It’s been only a few months since Noah Baumbach’s last movie ‘While We’re Young’ hit theater screens, but the master of cynicism is already back with another tale of narcissists on the path to a meltdown. Reteaming with his muse and co-writer Greta Gerwig, Baumbach has served up a somewhat slighter comedy that nonetheless has a bitter aftertaste.
Lola Kirke stars as Tracy, a lonely college freshman who came to New York with dreams of finally finding her people, only to end up feeling just as despondent in her new urban setting. She wants to be a writer, but simply can’t seem to get in with the stuffy pretentious folks running her college’s literary magazine. She hopes to find a boyfriend, but ends up making friends with a likeminded boy (Matthew Shear) who finds a hyper-jealous girlfriend (Jasmine Cephas-Jones) a little too quickly.

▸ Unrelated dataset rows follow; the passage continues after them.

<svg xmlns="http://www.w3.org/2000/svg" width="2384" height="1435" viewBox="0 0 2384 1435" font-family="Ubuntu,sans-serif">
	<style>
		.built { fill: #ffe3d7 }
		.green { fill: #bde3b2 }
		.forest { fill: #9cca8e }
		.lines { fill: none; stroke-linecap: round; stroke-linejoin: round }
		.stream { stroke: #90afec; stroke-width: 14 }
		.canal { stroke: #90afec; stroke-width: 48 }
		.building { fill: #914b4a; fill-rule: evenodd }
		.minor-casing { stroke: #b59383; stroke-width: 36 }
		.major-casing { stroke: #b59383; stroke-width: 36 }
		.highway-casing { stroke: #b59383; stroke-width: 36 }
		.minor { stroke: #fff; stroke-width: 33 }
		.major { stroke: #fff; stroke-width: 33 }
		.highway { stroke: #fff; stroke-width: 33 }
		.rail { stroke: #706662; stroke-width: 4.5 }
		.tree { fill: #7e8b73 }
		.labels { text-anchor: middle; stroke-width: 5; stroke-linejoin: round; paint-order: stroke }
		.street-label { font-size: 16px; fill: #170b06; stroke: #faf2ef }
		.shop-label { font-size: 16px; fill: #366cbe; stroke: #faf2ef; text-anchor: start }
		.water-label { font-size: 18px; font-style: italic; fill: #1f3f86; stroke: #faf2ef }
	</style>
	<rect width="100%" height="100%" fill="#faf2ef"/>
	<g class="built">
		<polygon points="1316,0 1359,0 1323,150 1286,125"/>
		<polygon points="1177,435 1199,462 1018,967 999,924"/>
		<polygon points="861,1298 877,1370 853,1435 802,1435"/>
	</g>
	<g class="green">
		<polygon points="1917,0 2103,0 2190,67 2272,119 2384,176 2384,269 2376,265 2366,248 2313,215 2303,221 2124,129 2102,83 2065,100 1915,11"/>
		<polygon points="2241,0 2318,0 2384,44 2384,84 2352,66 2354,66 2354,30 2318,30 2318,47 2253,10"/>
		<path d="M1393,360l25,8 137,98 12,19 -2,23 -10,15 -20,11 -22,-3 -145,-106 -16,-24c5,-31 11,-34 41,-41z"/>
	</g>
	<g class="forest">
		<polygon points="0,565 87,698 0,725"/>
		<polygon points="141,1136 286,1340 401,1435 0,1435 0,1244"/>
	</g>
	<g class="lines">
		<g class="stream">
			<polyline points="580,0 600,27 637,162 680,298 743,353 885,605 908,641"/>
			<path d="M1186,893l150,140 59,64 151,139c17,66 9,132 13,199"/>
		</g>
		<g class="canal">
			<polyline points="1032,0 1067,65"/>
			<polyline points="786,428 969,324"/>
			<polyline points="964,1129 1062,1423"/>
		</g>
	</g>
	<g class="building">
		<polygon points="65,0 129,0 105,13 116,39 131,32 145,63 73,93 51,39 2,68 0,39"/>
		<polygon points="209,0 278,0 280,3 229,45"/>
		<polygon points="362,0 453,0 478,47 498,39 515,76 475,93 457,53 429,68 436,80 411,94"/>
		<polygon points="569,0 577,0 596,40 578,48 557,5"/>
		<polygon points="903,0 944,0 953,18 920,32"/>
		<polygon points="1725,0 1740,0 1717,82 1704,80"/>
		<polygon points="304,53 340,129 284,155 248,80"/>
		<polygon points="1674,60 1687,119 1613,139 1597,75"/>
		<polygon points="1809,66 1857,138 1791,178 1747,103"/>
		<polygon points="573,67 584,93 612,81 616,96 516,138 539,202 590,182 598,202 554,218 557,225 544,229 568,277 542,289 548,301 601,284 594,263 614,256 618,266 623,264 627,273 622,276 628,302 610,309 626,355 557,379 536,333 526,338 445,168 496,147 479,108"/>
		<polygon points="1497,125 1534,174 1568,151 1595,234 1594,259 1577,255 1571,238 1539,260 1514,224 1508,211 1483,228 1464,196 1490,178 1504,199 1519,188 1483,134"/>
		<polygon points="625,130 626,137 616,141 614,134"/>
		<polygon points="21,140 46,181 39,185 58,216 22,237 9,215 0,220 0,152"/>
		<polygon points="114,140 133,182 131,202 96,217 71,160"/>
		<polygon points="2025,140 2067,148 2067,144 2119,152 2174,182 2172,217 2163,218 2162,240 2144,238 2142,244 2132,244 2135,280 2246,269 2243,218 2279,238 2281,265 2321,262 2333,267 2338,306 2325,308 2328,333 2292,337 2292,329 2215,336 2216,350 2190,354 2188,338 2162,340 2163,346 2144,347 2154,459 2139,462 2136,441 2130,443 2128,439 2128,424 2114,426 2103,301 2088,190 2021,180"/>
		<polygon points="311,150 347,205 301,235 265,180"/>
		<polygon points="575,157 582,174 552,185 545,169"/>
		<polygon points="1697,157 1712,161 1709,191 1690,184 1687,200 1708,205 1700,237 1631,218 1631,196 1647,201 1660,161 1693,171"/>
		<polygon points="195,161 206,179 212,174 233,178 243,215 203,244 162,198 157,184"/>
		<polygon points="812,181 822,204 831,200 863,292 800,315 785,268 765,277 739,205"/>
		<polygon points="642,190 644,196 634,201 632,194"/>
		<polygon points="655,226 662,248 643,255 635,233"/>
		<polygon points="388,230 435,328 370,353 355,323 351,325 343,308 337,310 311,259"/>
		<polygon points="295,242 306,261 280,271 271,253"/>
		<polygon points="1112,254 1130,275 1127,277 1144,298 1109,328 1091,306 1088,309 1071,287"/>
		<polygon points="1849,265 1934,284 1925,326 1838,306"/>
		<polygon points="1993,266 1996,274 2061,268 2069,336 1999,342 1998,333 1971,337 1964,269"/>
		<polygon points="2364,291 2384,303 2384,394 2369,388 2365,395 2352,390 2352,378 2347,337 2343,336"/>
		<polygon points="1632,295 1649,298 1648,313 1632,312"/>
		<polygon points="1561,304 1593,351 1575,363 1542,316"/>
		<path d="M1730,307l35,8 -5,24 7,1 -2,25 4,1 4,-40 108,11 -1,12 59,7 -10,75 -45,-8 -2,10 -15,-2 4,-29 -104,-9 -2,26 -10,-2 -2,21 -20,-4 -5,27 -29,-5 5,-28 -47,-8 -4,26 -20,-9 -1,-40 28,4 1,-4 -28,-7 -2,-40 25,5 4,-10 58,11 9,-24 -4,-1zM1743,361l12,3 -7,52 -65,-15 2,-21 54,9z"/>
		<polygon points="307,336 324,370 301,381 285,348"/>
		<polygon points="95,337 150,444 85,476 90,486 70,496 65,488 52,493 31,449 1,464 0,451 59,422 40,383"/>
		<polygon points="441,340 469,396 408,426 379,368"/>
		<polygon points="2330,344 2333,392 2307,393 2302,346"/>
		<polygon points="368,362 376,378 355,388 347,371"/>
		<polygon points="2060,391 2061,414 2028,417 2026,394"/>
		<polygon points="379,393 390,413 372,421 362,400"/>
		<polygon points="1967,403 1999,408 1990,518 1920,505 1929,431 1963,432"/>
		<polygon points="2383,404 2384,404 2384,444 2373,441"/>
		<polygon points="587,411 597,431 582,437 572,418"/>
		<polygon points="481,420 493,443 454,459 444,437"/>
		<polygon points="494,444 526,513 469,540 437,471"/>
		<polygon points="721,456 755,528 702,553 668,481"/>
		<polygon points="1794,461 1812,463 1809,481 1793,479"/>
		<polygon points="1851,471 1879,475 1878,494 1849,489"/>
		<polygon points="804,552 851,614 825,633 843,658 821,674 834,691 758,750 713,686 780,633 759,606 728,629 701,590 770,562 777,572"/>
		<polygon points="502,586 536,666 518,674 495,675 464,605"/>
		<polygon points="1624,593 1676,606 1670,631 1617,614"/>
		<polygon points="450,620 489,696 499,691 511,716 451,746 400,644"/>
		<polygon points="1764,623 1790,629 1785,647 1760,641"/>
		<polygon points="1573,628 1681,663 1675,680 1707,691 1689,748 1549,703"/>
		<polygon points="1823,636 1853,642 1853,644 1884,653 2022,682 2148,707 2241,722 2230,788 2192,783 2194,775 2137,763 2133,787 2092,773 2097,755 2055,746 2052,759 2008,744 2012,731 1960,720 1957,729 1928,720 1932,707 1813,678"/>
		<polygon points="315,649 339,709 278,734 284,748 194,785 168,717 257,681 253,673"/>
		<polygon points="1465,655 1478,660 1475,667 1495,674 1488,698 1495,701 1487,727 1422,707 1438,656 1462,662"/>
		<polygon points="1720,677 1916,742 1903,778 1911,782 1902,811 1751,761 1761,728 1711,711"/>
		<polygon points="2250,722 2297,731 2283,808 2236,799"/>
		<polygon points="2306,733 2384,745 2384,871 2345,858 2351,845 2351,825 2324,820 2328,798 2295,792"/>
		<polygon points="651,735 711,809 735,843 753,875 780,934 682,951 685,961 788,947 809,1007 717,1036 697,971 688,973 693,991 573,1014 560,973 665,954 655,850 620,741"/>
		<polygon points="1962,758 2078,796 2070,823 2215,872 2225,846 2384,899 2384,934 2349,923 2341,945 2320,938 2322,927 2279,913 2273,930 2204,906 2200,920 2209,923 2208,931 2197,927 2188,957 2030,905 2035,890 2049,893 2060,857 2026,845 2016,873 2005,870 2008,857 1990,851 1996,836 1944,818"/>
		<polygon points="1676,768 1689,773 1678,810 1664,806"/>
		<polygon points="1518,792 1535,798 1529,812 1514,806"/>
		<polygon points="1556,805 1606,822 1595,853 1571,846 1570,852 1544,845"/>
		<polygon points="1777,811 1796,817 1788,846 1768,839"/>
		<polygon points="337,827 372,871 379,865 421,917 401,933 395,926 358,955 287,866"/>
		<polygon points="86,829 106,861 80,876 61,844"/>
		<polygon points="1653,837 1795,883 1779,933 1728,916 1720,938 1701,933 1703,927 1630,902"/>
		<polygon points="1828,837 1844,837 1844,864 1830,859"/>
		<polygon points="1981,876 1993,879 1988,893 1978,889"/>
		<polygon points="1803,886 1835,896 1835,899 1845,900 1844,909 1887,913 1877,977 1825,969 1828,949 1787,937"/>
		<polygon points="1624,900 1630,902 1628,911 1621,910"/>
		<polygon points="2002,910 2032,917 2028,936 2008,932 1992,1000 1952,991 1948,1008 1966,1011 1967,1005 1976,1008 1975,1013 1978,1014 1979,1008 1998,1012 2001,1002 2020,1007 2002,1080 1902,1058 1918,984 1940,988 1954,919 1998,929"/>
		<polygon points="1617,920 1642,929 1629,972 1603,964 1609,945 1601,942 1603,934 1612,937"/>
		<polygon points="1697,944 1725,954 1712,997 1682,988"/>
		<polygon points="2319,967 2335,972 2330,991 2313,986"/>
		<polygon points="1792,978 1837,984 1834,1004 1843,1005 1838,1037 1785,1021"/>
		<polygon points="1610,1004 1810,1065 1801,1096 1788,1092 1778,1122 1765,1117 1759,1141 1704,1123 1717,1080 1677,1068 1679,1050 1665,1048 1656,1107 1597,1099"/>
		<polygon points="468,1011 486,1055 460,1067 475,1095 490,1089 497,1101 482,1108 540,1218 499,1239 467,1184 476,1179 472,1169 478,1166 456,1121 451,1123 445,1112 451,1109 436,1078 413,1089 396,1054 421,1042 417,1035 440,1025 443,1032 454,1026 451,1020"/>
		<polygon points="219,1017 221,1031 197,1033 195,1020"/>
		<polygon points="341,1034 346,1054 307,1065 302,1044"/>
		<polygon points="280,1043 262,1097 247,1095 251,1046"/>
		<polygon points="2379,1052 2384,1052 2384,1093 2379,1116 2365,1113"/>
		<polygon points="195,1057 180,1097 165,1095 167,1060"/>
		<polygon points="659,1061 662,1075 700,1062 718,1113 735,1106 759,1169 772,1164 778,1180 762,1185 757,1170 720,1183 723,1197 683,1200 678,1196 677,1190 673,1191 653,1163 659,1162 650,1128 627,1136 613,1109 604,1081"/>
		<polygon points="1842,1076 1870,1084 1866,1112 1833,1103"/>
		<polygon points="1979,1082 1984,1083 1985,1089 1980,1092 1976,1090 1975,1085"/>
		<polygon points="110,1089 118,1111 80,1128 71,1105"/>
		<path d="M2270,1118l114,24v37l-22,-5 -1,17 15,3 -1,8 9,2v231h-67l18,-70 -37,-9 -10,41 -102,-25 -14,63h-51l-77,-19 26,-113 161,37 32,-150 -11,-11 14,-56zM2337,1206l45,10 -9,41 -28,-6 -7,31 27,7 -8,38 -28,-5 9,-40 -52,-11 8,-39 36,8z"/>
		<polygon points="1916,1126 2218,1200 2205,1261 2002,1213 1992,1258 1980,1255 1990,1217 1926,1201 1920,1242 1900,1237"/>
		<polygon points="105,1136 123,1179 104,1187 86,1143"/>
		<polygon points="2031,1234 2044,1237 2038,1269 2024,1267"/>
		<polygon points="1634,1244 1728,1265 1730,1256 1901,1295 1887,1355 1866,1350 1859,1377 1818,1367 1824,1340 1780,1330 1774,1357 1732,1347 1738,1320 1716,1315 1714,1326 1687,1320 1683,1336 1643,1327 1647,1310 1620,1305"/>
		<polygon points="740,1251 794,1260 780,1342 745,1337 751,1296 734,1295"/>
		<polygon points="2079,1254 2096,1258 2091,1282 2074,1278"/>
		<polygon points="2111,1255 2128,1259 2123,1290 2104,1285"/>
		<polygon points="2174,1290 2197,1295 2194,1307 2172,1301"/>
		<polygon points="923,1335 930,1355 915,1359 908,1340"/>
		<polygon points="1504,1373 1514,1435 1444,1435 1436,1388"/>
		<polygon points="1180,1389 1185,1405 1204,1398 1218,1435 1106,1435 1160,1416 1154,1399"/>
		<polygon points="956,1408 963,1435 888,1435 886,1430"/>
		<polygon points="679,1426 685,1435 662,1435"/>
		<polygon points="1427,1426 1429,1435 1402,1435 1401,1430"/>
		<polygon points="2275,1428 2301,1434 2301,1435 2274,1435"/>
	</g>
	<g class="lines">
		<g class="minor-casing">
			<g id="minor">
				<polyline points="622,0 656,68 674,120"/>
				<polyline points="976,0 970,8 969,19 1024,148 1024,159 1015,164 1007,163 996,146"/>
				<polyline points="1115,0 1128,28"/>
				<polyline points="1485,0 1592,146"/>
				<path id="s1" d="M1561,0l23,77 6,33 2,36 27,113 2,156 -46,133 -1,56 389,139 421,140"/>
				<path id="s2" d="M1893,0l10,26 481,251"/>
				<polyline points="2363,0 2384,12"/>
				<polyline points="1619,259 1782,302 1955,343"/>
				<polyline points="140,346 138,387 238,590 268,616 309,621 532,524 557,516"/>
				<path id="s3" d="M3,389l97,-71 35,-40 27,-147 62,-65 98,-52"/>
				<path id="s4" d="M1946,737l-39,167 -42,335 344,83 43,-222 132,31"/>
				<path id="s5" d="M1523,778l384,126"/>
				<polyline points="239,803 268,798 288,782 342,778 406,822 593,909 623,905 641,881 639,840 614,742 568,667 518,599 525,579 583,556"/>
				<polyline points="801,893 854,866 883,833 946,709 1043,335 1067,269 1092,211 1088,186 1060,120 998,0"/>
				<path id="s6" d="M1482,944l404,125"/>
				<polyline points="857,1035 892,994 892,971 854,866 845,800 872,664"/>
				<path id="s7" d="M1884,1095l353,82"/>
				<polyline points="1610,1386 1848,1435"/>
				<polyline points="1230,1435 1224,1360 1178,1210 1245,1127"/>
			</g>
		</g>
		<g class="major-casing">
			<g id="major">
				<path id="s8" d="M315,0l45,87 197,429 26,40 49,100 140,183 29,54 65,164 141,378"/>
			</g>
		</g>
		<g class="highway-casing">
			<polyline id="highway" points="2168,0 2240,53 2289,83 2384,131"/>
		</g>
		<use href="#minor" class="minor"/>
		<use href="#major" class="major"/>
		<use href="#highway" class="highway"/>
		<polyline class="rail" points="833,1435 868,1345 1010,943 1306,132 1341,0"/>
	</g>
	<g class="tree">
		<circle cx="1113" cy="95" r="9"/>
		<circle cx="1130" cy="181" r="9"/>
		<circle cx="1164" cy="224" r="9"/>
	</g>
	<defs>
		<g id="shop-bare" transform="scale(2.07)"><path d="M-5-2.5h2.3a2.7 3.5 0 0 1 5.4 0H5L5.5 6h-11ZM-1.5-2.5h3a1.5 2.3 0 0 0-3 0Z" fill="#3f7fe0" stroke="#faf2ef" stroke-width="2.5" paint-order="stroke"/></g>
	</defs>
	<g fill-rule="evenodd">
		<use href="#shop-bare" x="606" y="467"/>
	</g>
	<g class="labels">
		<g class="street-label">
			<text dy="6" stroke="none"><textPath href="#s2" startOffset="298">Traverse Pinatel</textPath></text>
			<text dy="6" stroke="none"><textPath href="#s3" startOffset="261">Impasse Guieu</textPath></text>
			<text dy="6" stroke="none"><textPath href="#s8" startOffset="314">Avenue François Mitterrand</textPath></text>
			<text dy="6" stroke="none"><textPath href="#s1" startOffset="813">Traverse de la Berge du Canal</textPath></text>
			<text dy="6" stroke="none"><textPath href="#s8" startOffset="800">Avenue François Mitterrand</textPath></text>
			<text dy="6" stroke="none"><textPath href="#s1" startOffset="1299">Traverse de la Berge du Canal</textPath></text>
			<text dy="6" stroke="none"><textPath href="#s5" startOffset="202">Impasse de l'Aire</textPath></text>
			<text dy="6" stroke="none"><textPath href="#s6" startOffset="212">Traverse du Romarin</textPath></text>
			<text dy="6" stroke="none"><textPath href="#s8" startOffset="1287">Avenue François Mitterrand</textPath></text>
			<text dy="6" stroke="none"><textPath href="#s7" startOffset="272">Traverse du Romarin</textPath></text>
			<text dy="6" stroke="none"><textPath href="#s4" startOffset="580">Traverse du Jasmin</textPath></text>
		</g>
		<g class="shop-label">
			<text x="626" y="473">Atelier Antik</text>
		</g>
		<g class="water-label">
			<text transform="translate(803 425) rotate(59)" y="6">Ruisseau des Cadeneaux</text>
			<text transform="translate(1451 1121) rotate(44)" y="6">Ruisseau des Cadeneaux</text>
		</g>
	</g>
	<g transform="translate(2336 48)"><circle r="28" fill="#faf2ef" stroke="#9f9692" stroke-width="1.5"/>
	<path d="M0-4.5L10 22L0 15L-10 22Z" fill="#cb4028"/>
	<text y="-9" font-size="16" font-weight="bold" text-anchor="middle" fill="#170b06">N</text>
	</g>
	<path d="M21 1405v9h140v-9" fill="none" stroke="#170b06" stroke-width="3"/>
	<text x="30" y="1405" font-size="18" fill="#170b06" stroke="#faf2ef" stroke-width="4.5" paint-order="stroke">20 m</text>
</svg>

All that rejection leaves Tracy feeling extra lonely, so she reaches out to her future sister-in-law and longtime New Yorker Brooke (Greta Gerwig). Brooke is one of those people convinced that she’s building her own legend even though no one else seems to be paying attention. She dabbles in several jobs and fantasizes about even more dreams. She’s clearly been coasting by as a delightful chatterbox in parties for a little too long and never quite found her own place despite claiming it was any number of things. Tracy is instantly smitten by Brooke’s confidence and kookiness – so much so that she turns her affection into a critically funny short story that feels like a smoking gun awaiting a third act reveal.
Like all of Baumbach’s work, ‘Mistress America’ is driven entirely by dialogue and characterization. That man writes some of the wittiest verbal diarrhea in the business. Together with Gerwig, they’ve created quite possibly the quintessential Noah Baumbach character. Brooke is never at a loss for words and loves the sound of her own voice, yet seems completely clueless as too how much she’s revealing about herself. Gerwig’s performance is wonderful, yet a little odd. Her character is constantly performing for everyone around her, so in the early going it seems like the acting is a bit stiff. However, that’s a very deliberate affectation. As the story wears on, it becomes increasingly clear that all of Brooke’s hysterically over-the-top arrogance is in fact a protective veil covering a mountain of insecurity. Gerwig nails the role, playing for laughs for much of the movie and then delivering on the tragically real nature of her character only when the time is right.
The trouble with the character is that she’s so dominant over every scene and so central to the purpose of the piece that every supporting character feels slight. That’s’ not to say that the performances are disappointing, because everyone is strong. Nor are the characters underwritten; they all get a least one big scene to shine. It’s just that Baumbach and Gerwig have created a movie entirely around one big personality that doesn’t leave room for much else.
By the time the movie stumbles into the third act, it transforms into a little chamber farce between all the characters who appeared thus far and winds up in one of those big dramatic fights where all the tensions and themes of the piece are layered bare in a few terse rounds of verbal sparring. It works, but feels a bit slight and visibly constructed given the live wire at the center of the strange little movie.
Still, there’s nothing wrong with Gerwig and Baumbach delivering a lightly comedic character study at this point. After years of struggling around the indie fringes, Baumbach has become a bit of a brand name over the last few years. With Woody Allen running his act into the ground lately, Baumbach seems to be taking up the mantle of the New York’s resident cynically comedic filmmaker of the moment with erudite flourishes and an almost literary approach to dialogue. He has a knack for this brand of character comedy, a way with exposing contemporary neuroses, and in Gerwig an ideal star to deliver the goods.
If Baumbach were to start cranking out one of his bitter little pills annually, it wouldn’t be unwelcome. However, if this is just an unexpected explosion of production before going back to slower filmmaking rhythms, hopefully he digs a little deeper next time, like in his masterpiece ‘The Squid and the Whale’. ‘Mistress America’ was certainly worth the few months wait, but if years had gone by between this and ‘While We’re Young’, it might have felt a bit more disappointing.